The key in staying strong and pain free is recognizing irritation when it occurs and adjusting activity accordingly, in order to prevent a more extensive problem. A series of rehabilitation exercises have been developed for the specific conditions and both serve as part of a treatment program as well as a preventative exercise program.
Some of the rehabilitation exercises for common repetitive stress condition Carpal Tunnel Syndrome include the median nerve glide, tendon glide and a neutral wrist splint.
A series of rehabilitation exercises, called the Musician 6 Pack, developed specifically for the demands of professional musicians entails stretching and core strengthening exercises, in order to reduce the chance of developing tendinopathic injuries and conditions, as well as reduce the duration of symptoms in those suffering from such.
Carpal Tunnel Syndrome – Part 2
A continued discussion…
Last week, a discussion on Carpal Tunnel Syndrome began, as it has become one of the most commonly seen orthopedic conditions affecting the hand today – second only to osteoarthritis.
Those at greatest risk include:
• Women (three times more likely to be affected than men), as CTS affects those subject to high hormone-related conditions such as pregnancy, breastfeeding, menopause and hypothyroidism.

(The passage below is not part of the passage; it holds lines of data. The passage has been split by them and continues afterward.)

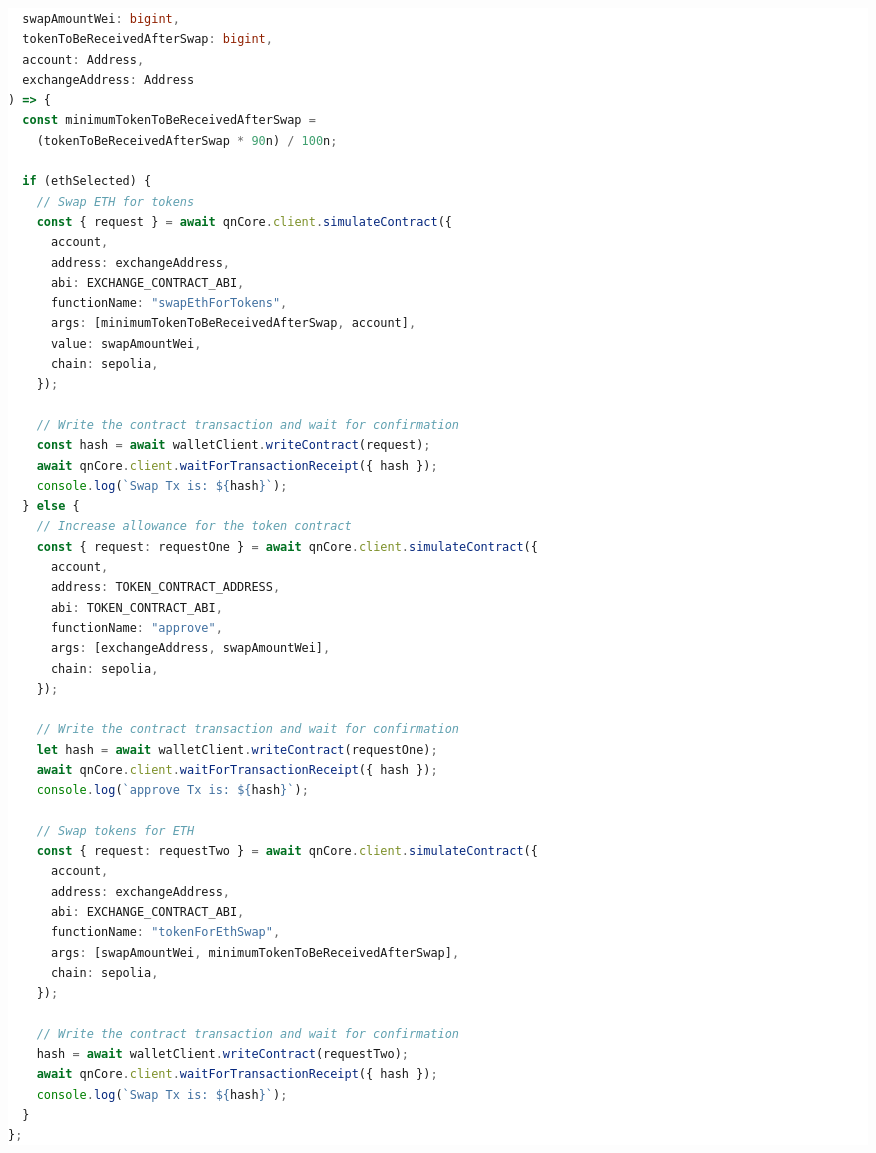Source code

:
 ```typescript
  swapAmountWei: bigint,
  tokenToBeReceivedAfterSwap: bigint,
  account: Address,
  exchangeAddress: Address
) => {
  const minimumTokenToBeReceivedAfterSwap =
    (tokenToBeReceivedAfterSwap * 90n) / 100n;

  if (ethSelected) {
    // Swap ETH for tokens
    const { request } = await qnCore.client.simulateContract({
      account,
      address: exchangeAddress,
      abi: EXCHANGE_CONTRACT_ABI,
      functionName: "swapEthForTokens",
      args: [minimumTokenToBeReceivedAfterSwap, account],
      value: swapAmountWei,
      chain: sepolia,
    });

    // Write the contract transaction and wait for confirmation
    const hash = await walletClient.writeContract(request);
    await qnCore.client.waitForTransactionReceipt({ hash });
    console.log(`Swap Tx is: ${hash}`);
  } else {
    // Increase allowance for the token contract
    const { request: requestOne } = await qnCore.client.simulateContract({
      account,
      address: TOKEN_CONTRACT_ADDRESS,
      abi: TOKEN_CONTRACT_ABI,
      functionName: "approve",
      args: [exchangeAddress, swapAmountWei],
      chain: sepolia,
    });

    // Write the contract transaction and wait for confirmation
    let hash = await walletClient.writeContract(requestOne);
    await qnCore.client.waitForTransactionReceipt({ hash });
    console.log(`approve Tx is: ${hash}`);

    // Swap tokens for ETH
    const { request: requestTwo } = await qnCore.client.simulateContract({
      account,
      address: exchangeAddress,
      abi: EXCHANGE_CONTRACT_ABI,
      functionName: "tokenForEthSwap",
      args: [swapAmountWei, minimumTokenToBeReceivedAfterSwap],
      chain: sepolia,
    });

    // Write the contract transaction and wait for confirmation
    hash = await walletClient.writeContract(requestTwo);
    await qnCore.client.waitForTransactionReceipt({ hash });
    console.log(`Swap Tx is: ${hash}`);
  }
};
```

• Those on certain medications such as birth control pills, high blood pressure drugs and cortisone pills or shots.
• Medical conditions such as arthritis, diabetes, Raynaud’s disease and cysts and tumors within the carpal tunnel.

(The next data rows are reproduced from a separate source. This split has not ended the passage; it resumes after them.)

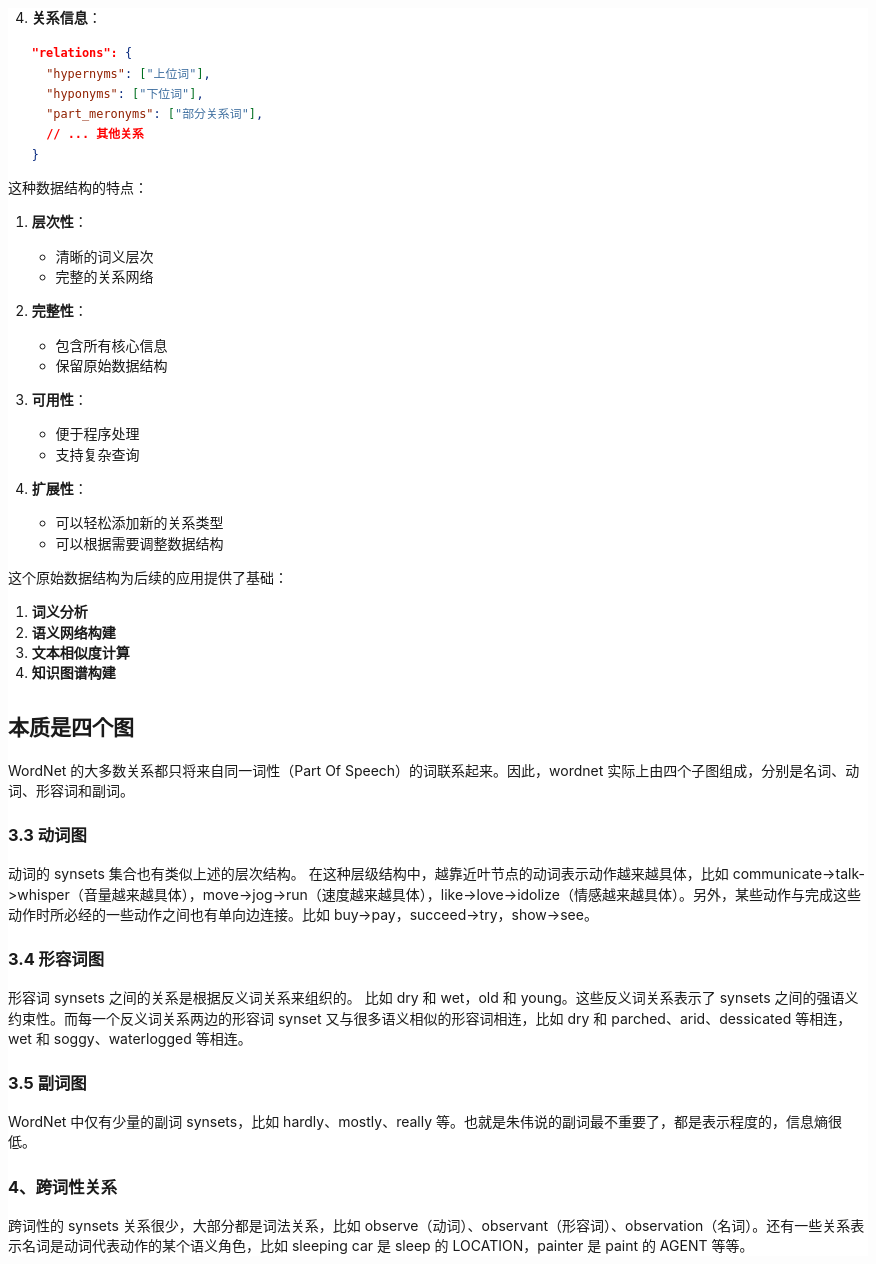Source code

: 4. **关系信息**：

   ```json
   "relations": {
     "hypernyms": ["上位词"],
     "hyponyms": ["下位词"],
     "part_meronyms": ["部分关系词"],
     // ... 其他关系
   }
   ```

这种数据结构的特点：

1. **层次性**：
   - 清晰的词义层次
   - 完整的关系网络

2. **完整性**：
   - 包含所有核心信息
   - 保留原始数据结构

3. **可用性**：
   - 便于程序处理
   - 支持复杂查询

4. **扩展性**：
   - 可以轻松添加新的关系类型
   - 可以根据需要调整数据结构

这个原始数据结构为后续的应用提供了基础：

1. **词义分析**
2. **语义网络构建**
3. **文本相似度计算**
4. **知识图谱构建**

## 本质是四个图

WordNet 的大多数关系都只将来自同一词性（Part Of Speech）的词联系起来。因此，wordnet 实际上由四个子图组成，分别是名词、动词、形容词和副词。

### 3.3 动词图

动词的 synsets 集合也有类似上述的层次结构。
在这种层级结构中，越靠近叶节点的动词表示动作越来越具体，比如 communicate->talk->whisper（音量越来越具体），move->jog->run（速度越来越具体），like->love->idolize（情感越来越具体）。另外，某些动作与完成这些动作时所必经的一些动作之间也有单向边连接。比如 buy->pay，succeed->try，show->see。

### 3.4 形容词图

形容词 synsets 之间的关系是根据反义词关系来组织的。
比如 dry 和 wet，old 和 young。这些反义词关系表示了 synsets 之间的强语义约束性。而每一个反义词关系两边的形容词 synset 又与很多语义相似的形容词相连，比如 dry 和 parched、arid、dessicated 等相连，wet 和 soggy、waterlogged 等相连。

### 3.5 副词图

WordNet 中仅有少量的副词 synsets，比如 hardly、mostly、really 等。也就是朱伟说的副词最不重要了，都是表示程度的，信息熵很低。

### 4、跨词性关系

跨词性的 synsets 关系很少，大部分都是词法关系，比如 observe（动词）、observant（形容词）、observation（名词）。还有一些关系表示名词是动词代表动作的某个语义角色，比如 sleeping car 是 sleep 的 LOCATION，painter 是 paint 的 AGENT 等等。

And today’s technologically savvy society seems to be increasingly predisposed to such “overstress” conditions as a result of the handheld device error cementing an electronic dependency that has been growing over the years. Recognizing that which predisposes us to CTS makes it easier to take preventative measures.
Such preventative CTS steps can be as simple as taking anti inflammatory medication such as Ibuprofen, reducing the amount of time on an activity aggravating the condition and purchasing ergonomic aids for work environments, or as complex as adjusting other medications taken and addressing a primary condition to which it is frequently secondary.
While chronic CTS conditions nonresponsive to conservative treatment may require Dr. Collins’ minimally invasive endoscopic carpal tunnel release, rarely does the condition return once treated.
The endoscopic carpal tunnel release involves a tiny incision made at the base of the hand. A scope that is inserted illuminates and magnifies the view of the area. The scope has a small camera attached, which projects images onto a small monitor and guides the doctor through the carpal tunnel. The transverse carpal ligament forming a band across the wrist is cut slightly in order to relieve the pressure placed on the median nerve as it passes beneath the ligament.
Rehabilitation exercises then help patients quickly return to activity.
Carpal Tunnel Syndrome – Part I
Carpal Tunnel Syndrome (CTS) is one of the most common hand conditions seen in orthopedic medicine today. Traditionally related to occupational activities, it is today becoming increasingly more prevalent as a result of everyday activities – as computers serve as the primary tool of written communication, blackberries and cell phones grow in sophistication and functionality, and game controls keep the youth just steps away from the ultimate challenge.
Known as an “overstress” condition, Carpal Tunnel Syndrome is the inflammation of the median nerve. This median nerve travels down the arm and through a narrow passage way in the wrist, called the carpal tunnel.
Irritation resultant of a repetitive activity will cause irritation and contraction within the tunnel, applying pressure to the median never passing through it. This constriction further inflames the area and causes pain and discomfort. The nerve is surrounded by nine tendons and covered with a tight ligament called the transverse ligament. When the membranes responsible for lubricating the tendons as they glide in the tunnel swell, the condition is identified as CTS.
Since the median nerve provides feeling to the thumb, index and middle fingers, as well as a portion of the ring finger and some hand muscles, the impact of the constriction can be prominent and cause a great deal of pain.
The first course of action is to refrain from the activity suspected of prompting the condition. Creating different environments can also be productive, as a number of ergonomic computer keyboards and gaming devices have been developed over the years to help prevent the strain on many of the hand positions linked to CTS.
Depending on the severity of the condition and other related diseases or genetic factors prompting the condition in patients, other treatment options may be indicated.